Table of Contents
Problem statement
In the problem ” Minimum Score Triangulation of Polygon” we are given a value array where each element in the array represents the value of a N-sided polygon when labeled in a clockwise direction.
Our task is to triangulate the polygon into N-2 triangles. The score to triangulate a triangle is the product of the values at its three vertices. The total score to triangulate a polygon is the sum of all scores of all the triangulation.
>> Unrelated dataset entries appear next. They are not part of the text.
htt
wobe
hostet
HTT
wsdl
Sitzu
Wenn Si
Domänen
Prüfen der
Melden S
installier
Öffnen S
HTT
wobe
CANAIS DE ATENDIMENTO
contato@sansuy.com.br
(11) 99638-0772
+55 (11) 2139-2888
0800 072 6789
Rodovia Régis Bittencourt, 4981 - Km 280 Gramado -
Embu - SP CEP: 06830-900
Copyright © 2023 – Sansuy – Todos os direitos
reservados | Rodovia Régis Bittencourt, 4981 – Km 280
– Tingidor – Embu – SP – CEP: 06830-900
We have to find the minimum score of triangulation of a polygon.
Example
values = [1,3,1,4,1,5]
13
Explanation: We will get a minimum score for triangulation when we triangulate the polygon in this way:
1*1*3 + 1*1*4 + 1*1*5 + 1*1*1 = 13
Approach for Minimum Score Triangulation of Polygon Leetcode Solution
Keeping in mind that we have to triangulate the polygon into N-2 triangles and the triangles Should not be overlapping. Every edge of the polygon can be a part of at most one triangle as overlapping is not allowed.
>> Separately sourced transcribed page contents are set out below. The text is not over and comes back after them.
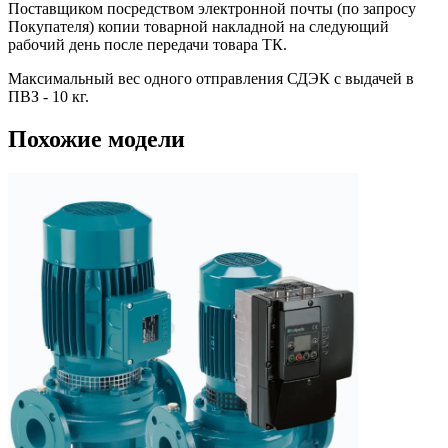
Поставщиком посредством электронной почты (по запросу
Покупателя) копии товарной накладной на следующий
рабочий день после передачи товара ТК.
Максимальный вес одного отправления СДЭК с выдачей в
ПВЗ - 10 кг.
Похожие модели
So every edge of the polygon can form a triangle with N-2 remaining vertices. Refer to the image below.
When we cut a triangle from the polygon we are left with a new smaller polygon. This led us to the point that we can break a problem into smaller subproblems.
So if we want a minimum score for a polygon with vertex from 0-6 then the new subproblem is the minimum score for a polygon with vertex from 0-3 and 3-6.
hence the recursive relation becomes:
minScore( pos1, pos2) = minScore(pos1,i,A) + minScore(i,pos2,A) + A[pos1]*A[pos2]*A[i]
To overcome the recomputation of the same subproblem again and again we will use a memorization table. This will be a n*n array where the value at i,j will store the minimum score triangulation of polygon with vertices from i to j.
Implementation
C++ code for Minimum Score Triangulation of Polygon
#include <bits/stdc++.h>
using namespace std;
int memo[51][51];
int dp(int pos1,int pos2, vector<int>&A){
if(pos2-pos1<=1)return 0;
if(memo[pos1][pos2]!=-1)return memo[pos1][pos2];
int ans=INT_MAX;
for(int i=pos1+1;i<pos2;i++)
ans=min(ans, dp(pos1,i,A) + dp(i,pos2,A) + A[pos1]*A[pos2]*A[i] );
memo[pos1][pos2]=ans;
return ans;
}
int minScoreTriangulation(vector<int>& A) {
memset(memo,-1,sizeof(memo));
return dp(0,A.size()-1,A);
}
int main()
{
vector<int> arr = {1,3,1,4,1,5};
cout<<minScoreTriangulation(arr)<<endl;
return 0;
}13
Java code for Minimum Score Triangulation of Polygon
import java.util.Arrays;
public class Tutorialcup {
public static int minScoreTriangulation(int[] A) {
return dp(A, 0, A.length - 1, new Integer[A.length][A.length]);
}
public static int dp(int[] A, int pos1,int pos2, Integer[][] memo){
if(pos2-pos1<=1)return 0;
if(memo[pos1][pos2] != null)return memo[pos1][pos2];
int ans=Integer.MAX_VALUE;
for(int i=pos1+1;i<pos2;i++)
ans=Math.min(ans, dp(A,pos1,i,memo) + dp(A,i,pos2,memo) + A[pos1]*A[pos2]*A[i] );
memo[pos1][pos2]=ans;
return ans;
}
public static void main(String[] args) {
int [] arr = {1,3,1,4,1,5};
int ans= minScoreTriangulation(arr);
System.out.println(ans);
}
}13
Complexity Analysis of Minimum Score Triangulation of Polygon Leetcode Solution
Time complexity
The time complexity of the above code is O(n*n*n) because we are traversing the value array for 3 different i,j,k values that give a minimum score for triangulation of the polygon. Here n is the length of the value array.
Space complexity
The space complexity of the above code is O(n*n) because using n*n extra space for memorization.